In this interview I go one-on-one with a designer I worked with a few years ago, before I was any good at design at all. Rina Miele of Honey Design stops by to talk design with me.
Devlounge: Hello Rina – thanks for giving up some time to answer some questions for us and let us dig deeper into the mind of an extremely talented designer. Care to introduce yourself and give some background information for our readers?
Rina Miele: Hey all. WHATUP? I’m Rina, and I am 25 and live in Sleepy Hollow, (yes, it’s a real place) New York and I make designs and it’s fun and I’ve been doing it practically my entire life and I like colors and when I grow up I wanna be a supermodel and music is awesome and I love watching anything in HD and I love video games, vinyl toys and Lego™ and this sentence is ridiculous.
DL: How did you first get into design, and is it more of a hobby or full time job?
RM: Growing up. My father is a designer and I remember when the industry started to use computers. One day he just went out and bought a Mac — the Mac IIsi. Ah, what a classic: 20MHz, 1MB of RAM (yes, megabyte). I was fascinated by that thing. I even loved just playing with the screensaver for like 3 hours. But he had Photoshop… version 2.5 or something. All I know is that you basically were able to paint and there were no layers. That was tough! But that’s what I remember. I made designs on the computer from then on. What was that, like, 1990? It was cool, seeing the application developing and growing with it. I was always an “artsy” kid, but I didn’t really think much about “designing” as a career until high school was ending. It wasn’t anything monumental though. It sort of just happened because I could do it. So I went off to college, got some jobs, and here I am.
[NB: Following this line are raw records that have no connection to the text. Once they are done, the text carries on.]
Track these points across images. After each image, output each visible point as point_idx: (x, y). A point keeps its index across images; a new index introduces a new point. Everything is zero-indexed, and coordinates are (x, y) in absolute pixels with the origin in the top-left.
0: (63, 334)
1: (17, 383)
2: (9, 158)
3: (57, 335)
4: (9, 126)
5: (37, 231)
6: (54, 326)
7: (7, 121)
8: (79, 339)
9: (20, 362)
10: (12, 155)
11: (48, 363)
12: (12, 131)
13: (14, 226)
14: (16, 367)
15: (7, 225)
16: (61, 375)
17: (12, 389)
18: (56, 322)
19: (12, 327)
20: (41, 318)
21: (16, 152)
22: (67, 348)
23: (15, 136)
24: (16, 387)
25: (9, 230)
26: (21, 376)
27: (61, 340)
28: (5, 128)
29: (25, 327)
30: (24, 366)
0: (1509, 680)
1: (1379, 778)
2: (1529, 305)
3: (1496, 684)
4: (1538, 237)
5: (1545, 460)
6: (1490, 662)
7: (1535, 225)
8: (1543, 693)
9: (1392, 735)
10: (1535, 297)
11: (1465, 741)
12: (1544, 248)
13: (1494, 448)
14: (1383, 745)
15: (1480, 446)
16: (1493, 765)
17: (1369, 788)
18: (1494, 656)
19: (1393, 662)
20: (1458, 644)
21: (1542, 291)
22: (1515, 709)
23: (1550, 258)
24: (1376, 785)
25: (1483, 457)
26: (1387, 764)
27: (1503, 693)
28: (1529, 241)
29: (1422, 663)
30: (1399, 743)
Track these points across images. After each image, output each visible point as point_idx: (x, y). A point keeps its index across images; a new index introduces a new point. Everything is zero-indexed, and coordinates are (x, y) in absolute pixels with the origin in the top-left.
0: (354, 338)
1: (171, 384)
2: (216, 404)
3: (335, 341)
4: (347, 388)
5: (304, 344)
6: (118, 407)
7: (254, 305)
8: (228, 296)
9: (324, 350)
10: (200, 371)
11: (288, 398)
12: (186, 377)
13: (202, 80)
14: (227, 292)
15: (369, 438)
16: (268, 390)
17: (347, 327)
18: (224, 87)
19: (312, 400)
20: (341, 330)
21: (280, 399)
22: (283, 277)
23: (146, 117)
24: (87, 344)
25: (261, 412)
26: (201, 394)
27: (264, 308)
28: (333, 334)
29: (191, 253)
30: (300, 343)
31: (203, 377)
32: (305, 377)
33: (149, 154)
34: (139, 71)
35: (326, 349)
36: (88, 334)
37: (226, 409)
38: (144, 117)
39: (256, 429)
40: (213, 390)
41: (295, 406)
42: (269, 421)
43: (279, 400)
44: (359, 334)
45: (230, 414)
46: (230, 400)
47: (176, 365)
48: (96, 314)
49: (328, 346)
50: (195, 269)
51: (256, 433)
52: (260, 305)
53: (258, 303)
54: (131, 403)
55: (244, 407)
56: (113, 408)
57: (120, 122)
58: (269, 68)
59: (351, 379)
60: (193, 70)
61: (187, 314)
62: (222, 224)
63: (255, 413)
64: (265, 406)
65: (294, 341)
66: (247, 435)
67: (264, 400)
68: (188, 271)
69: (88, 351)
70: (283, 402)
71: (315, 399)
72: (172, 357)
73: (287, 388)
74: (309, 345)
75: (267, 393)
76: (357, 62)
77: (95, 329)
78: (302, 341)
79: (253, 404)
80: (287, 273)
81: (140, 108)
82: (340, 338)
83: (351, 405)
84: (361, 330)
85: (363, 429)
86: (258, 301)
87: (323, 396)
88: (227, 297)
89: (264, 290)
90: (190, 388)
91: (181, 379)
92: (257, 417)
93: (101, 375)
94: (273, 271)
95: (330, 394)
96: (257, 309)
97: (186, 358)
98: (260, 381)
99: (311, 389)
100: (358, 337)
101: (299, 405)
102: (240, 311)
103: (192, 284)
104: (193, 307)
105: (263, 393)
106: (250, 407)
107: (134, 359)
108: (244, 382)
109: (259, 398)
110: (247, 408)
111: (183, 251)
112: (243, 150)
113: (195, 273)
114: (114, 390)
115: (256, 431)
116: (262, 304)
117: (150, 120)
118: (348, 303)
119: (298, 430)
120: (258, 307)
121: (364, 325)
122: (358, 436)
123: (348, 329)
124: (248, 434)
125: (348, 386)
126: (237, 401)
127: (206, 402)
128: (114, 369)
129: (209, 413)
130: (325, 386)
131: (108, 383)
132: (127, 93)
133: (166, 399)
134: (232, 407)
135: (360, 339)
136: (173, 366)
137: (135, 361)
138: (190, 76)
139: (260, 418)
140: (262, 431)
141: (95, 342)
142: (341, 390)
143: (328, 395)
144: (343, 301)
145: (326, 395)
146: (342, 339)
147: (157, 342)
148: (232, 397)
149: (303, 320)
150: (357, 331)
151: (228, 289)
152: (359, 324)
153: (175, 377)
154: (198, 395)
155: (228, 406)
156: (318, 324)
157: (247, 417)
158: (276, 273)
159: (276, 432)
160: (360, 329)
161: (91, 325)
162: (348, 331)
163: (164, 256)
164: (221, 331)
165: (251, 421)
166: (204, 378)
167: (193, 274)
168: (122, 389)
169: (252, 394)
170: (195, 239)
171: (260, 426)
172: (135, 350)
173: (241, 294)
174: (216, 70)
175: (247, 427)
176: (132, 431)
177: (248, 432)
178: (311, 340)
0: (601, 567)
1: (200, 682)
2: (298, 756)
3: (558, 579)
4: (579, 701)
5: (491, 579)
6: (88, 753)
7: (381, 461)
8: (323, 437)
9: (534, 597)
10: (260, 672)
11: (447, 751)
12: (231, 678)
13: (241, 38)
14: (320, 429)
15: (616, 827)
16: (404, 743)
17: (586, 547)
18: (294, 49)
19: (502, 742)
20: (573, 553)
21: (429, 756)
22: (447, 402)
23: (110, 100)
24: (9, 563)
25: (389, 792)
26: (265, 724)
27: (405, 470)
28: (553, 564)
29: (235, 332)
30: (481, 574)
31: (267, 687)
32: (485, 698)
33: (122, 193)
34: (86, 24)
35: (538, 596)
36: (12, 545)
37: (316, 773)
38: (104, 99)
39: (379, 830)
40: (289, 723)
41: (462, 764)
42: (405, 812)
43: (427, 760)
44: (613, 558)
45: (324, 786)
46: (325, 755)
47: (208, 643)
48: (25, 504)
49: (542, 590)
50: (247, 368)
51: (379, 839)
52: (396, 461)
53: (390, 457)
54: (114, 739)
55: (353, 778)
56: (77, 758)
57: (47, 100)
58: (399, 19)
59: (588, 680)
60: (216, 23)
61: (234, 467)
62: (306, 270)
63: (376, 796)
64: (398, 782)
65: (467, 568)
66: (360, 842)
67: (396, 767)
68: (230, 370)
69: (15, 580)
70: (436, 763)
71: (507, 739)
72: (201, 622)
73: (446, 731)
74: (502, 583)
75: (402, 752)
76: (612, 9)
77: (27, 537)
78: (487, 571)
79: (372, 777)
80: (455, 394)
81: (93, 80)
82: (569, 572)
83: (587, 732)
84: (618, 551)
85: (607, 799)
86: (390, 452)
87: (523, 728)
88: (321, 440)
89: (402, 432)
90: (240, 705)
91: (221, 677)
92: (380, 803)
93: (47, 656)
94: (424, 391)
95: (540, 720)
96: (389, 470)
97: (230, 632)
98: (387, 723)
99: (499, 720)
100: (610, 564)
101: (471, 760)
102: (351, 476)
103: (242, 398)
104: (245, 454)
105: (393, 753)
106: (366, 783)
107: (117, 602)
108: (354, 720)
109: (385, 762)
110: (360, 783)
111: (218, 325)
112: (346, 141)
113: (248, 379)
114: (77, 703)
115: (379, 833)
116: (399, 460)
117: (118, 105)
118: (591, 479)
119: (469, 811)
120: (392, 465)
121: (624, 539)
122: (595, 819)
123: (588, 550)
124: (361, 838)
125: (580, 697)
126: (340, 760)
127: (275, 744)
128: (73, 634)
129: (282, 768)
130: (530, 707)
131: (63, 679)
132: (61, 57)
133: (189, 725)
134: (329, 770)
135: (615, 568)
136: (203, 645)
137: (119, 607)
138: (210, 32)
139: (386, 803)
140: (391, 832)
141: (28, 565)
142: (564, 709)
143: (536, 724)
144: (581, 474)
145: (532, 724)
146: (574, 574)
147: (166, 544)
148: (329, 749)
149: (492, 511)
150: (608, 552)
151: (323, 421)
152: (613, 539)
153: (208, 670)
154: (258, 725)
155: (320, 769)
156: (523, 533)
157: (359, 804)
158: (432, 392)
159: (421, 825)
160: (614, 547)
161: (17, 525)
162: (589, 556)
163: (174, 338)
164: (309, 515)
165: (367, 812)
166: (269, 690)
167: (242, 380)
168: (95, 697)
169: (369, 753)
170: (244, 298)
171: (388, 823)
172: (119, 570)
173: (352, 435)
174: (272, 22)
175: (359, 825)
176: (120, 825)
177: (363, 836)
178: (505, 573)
Design is a full time lifestyle though. That sort of sounds clichéd, but it’s true. I walk into a grocery store and notice every little thing, down to the labels on the anchovies. I’ve always been conscious of things around me. It’s a discerning quality I think many designers develop. It’s like an advanced form or curiosity, really. You just want to see what else is out there. I think in this way I’m fortunate to be able to work in this field, it surrounds us.
“Keep those business cards and use them, don’t just consider them decoration.”
DL: You have worked with some extremely influential brands in Pop Culture – VH1, the NBA, Allure Magazine, and Atlantic Records just to name a few. What does it mean to be hired by companies like these out of all the designers in the world, and have you had fun with these projects?
RM: All the work I’ve been doing lately has been really great. Anything in the entertainment field generally gives you a ton creative freedom. You always have to do something fresh/crazy/stimulating/new/innovative. I love that.
I’ve worked with a bunch of agencies on most of my projects rather than with the clients directly. I try my best to stay in contact with the people I meet. Anyone can tell you how hard that is if you’re busy 24/7 – but like I said, I do my best. It’s a small world, you’d be surprised who you run in to down the line and what roles they play in shaping your career. Keep those business cards and use them, don’t just consider them decoration.
DL: Do you have a specific area of work you like doing the most (Web, Print, ID, etc)?
RM: Hmm… Well, I’ve been doing 90% web for the last few years, and that’s been great, I love it. Though, I do have to say I miss print. I miss the tactile quality about it. I like making “things” – especially packages and all things 3D. It’s funny because I didn’t make a conscious decision to become a web designer. It just worked out that way. But yea, 3D/packaging is hot. That’s my answer and I’m sticking to it.
DL: Working in a field overcrowded with male designers, what does your own success story say about the role women can play in design / development?
RM: Girls rule, and boys drool. I’m kidding. Honestly, gender hasn’t been a factor I’ve ever considered. Sure, if you break it down it seems there are more males in the industry. But I’ve always been concerned with being a good designer. Period. I never gave much thought about being a good “female designer.”
DL: Where did the idea for the name “Honey Design” come from?
RM: My last name is Miele – it means honey in Italian. I wanted to create a pseudonym/alias for myself. I started asking questions like, “Who am I? What do I want? Where am I going?” Then I decided to keep things simpler. I looked to my name… realized how dope it is that it translated to “honey” and then sort of went from there. I’d love to say there’s a deeper meaning to it, something inspiring, but it was as easy as 1, 2, 3. The logo on the other hand wasn’t as easy… but that’s something else altogether!
DL: What do you like to do in your spare time when you’re not busy designing?
RM: I answered a little bit of this in Question #1. Other than what I mentioned I try to just sit back, relax and do nothing and/or sleep. We forget to do that sometimes. That’s really important. I can’t stress that enough. I have to start practicing what I preach though…
DL: Where do you get most of your inspiration from?
RM: Mostly from other artists – designers, illustrators, photographers, writers, etc. But I do take cues from other things like toys and games and such… but then again, didn’t an artist create those things too?
My inspiration for this week was a book I bought called “The Acme Novelty Library: #17” by Chris Ware. Check it out!
Thank you all for reading and thanks to Devlounge for setting this up.